Step 4. Enrich the Data in the Kafka Messages

To reduce network latency, Kafka messages are often small and contain minimal data.

For example, the trades topic does not contain any information about the company that’s associated with a given ticker.

To get deeper insights from data in Kafka topics, you can join query results with contextual data.

Open the SQL browser.
Create a mapping to a new map called companies in Hazelcast. The new map is for storing the company information that you’ll use to enrich results from the trades topic.

CREATE MAPPING companies (
__key BIGINT,
ticker VARCHAR,
company VARCHAR,
marketcap BIGINT)
TYPE IMap
OPTIONS (
‘keyFormat’=’bigint’,
‘valueFormat’=’json-flat’);

Add some entries to the companies map.

INSERT INTO companies VALUES
(1, ‘SORG’, ‘Example Startup Organization’, 100000),
(2, ‘EORG’, ‘Example Enterprise Organization’, 5000000);

Merge results from the companies map and trades topic so you can see the company name that’s associated with each ticker.

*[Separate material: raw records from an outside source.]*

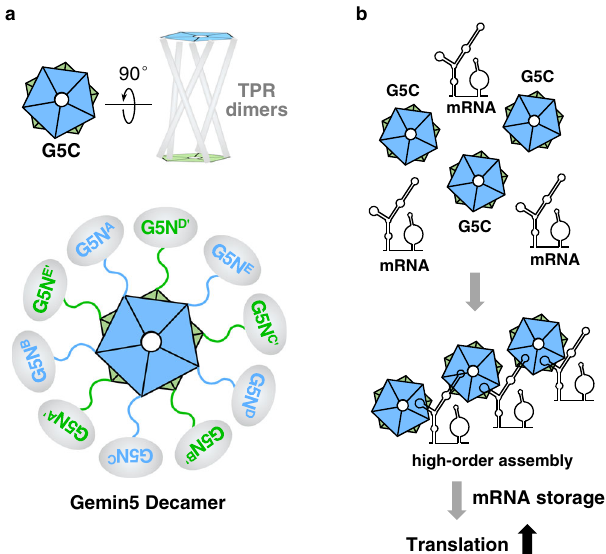
Fig. 7 | Proposed model for the role of G5C in RNA translation. a The G5C decamer is a dimer of pentamers, with fi ve TPR dimers bridging two pentamers. Full-length Gemin5 forms a homodecamer via G5C. b Multivalent interactions betweenG5Candstem-loopregionsofmRNAenablehigh-orderassemblyofRNA ‒ protein complexes. These complexes might upregulate mRNA translation by enabling mRNA storage and preventing mRNA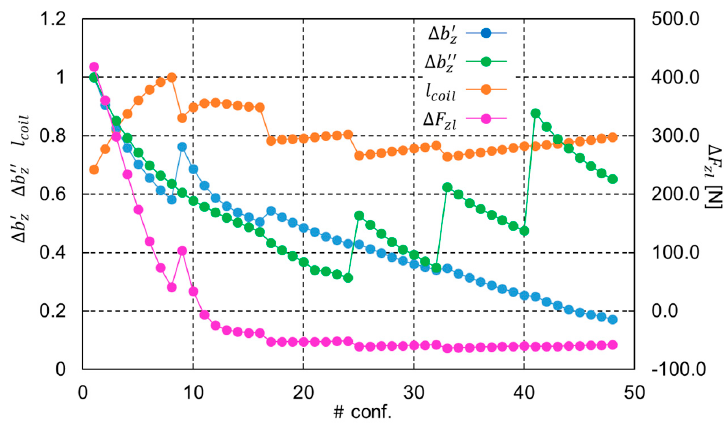
Figure 11. Results of the parametric analysis on the pole shoe shape of the AHMB lower side.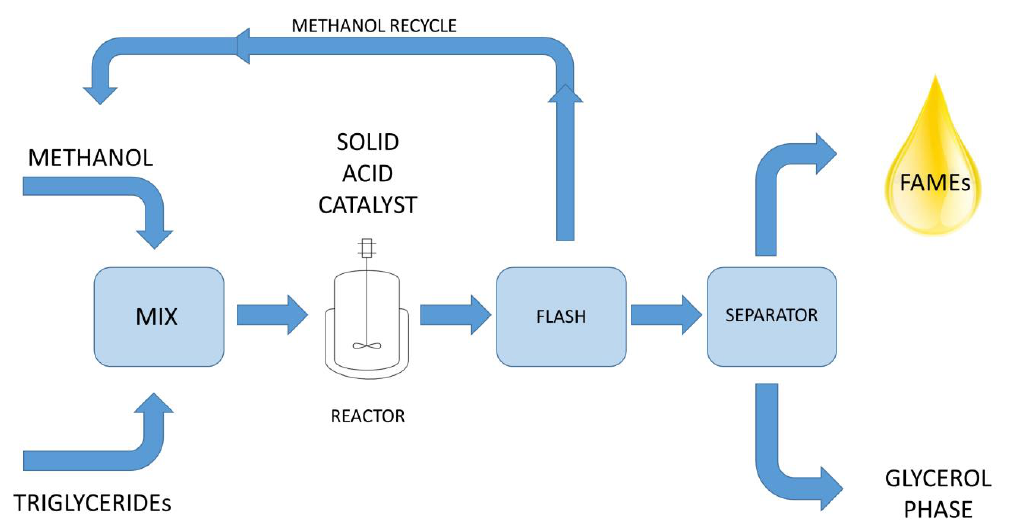
Figure 2. Simplified scheme of biodiesel production process.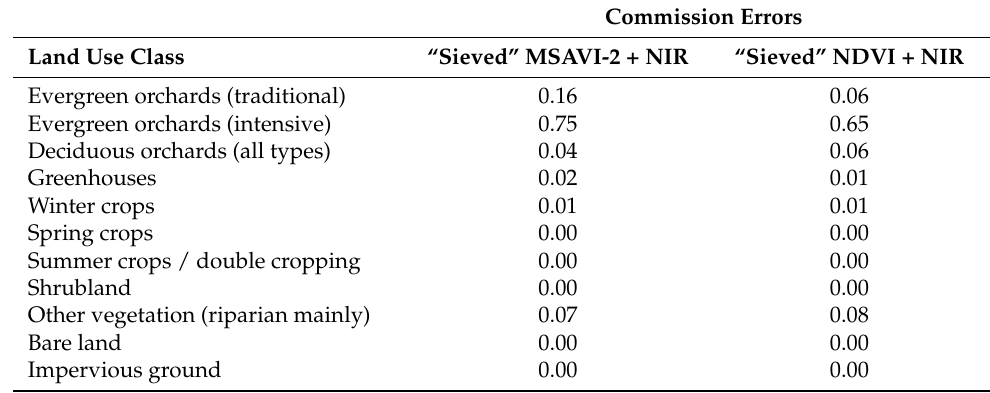
Commission Errors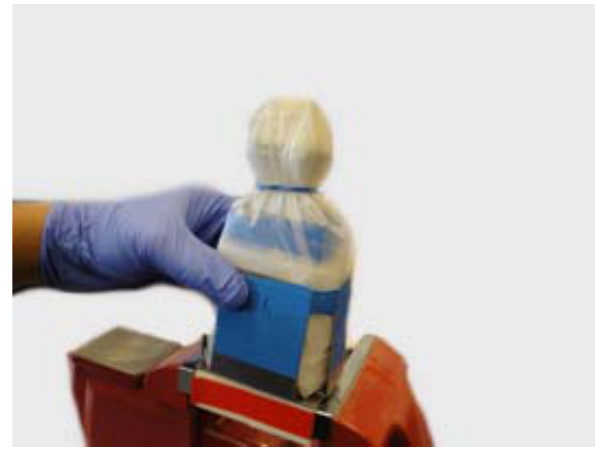
Figure 4. Initial sheath shell prototype showing its placement over a stationary probe.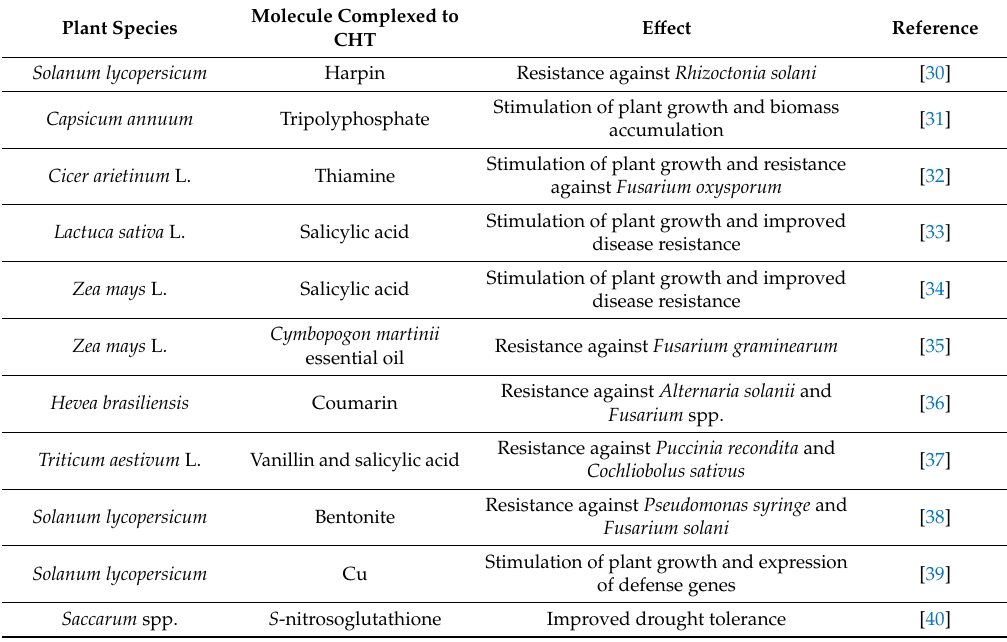
Table 3. Recent application of CHT-based polymers and nanoparticles complexed with di ff erent molecules.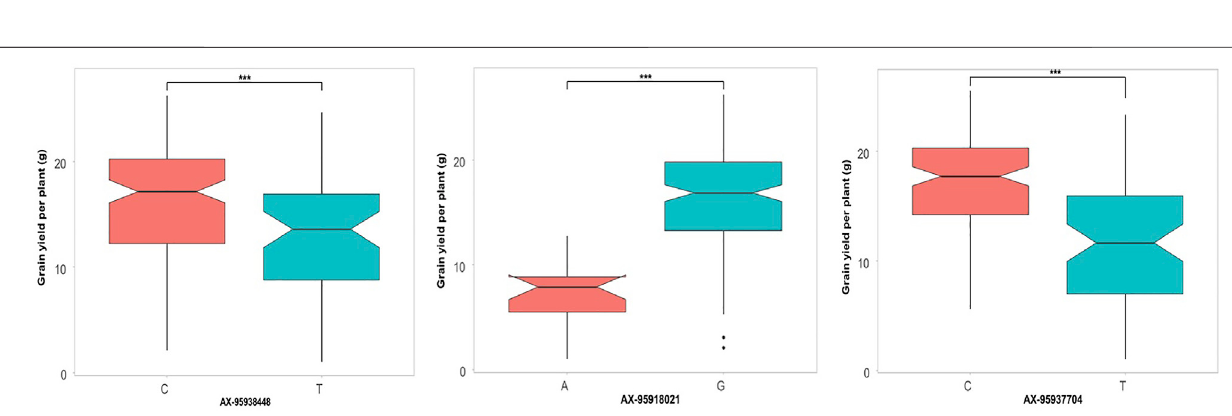
Frontiers in Genetics |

SELECT trades.ticker, companies.company, trades.amount
FROM trades
JOIN companies
ON companies.ticker = trades.ticker;

Step 5. Create a Materialized View

You can set up an automated job to continuously run the streaming query and cache the results in a Hazelcast map.

Open the SQL browser.
Create a mapping to a new map called trade_map. This map is your materialized view, which caches the enriched results of the streaming query.

CREATE MAPPING trade_map (
__key BIGINT,
ticker VARCHAR,
company VARCHAR,
amount BIGINT)
TYPE IMap
OPTIONS (
‘keyFormat’=’bigint’,
‘valueFormat’=’json-flat’);

Submit a job to your cluster that will monitor your trade topic for changes and store them in a map. The processing guarantee tells Hazelcast to save the current offsets so that the cluster can resume the job even if the cluster restarts.

CREATE JOB ingest_trades
OPTIONS (
‘processingGuarantee’ = ‘exactlyOnce’
) AS
SINK INTO trade_map
SELECT trades.id, trades.ticker, companies.company, trades.amount
FROM trades
JOIN companies
ON companies.ticker = trades.ticker;

List your job to make sure that it was successfully submitted.

SHOW JOBS;

Query your materialized view to see that results have been added to it.

SELECT * FROM trade_map;

Publish some more trades to the topic.

INSERT INTO trades VALUES
(3, ‘SORG’, 5.7, 23),
(4, ‘EORG’, 12, 54);

Query your materialized view to see that results have been added to it.

SELECT * FROM trade_map;

Summary

You’ve learned how to connect Hazelcast Viridian to a Confluent Cloud Kafka cluster as well as the following:

How to query streaming data from a Kafka topic.
How to enrich streaming data with contextual data and save the results to a materialized view.

Hazelcast allows you to quickly build resource-efficient, real-time applications.

You can deploy it at any scale, from small-edge devices to a large cluster of cloud instances.

A cluster of Hazelcast nodes share both the data storage and computational load, which can dynamically scale up and down.

When you add new nodes to the cluster, the data is automatically rebalanced across the cluster, and currently running computational tasks (known as jobs) snapshot their state and scale with processing guarantees.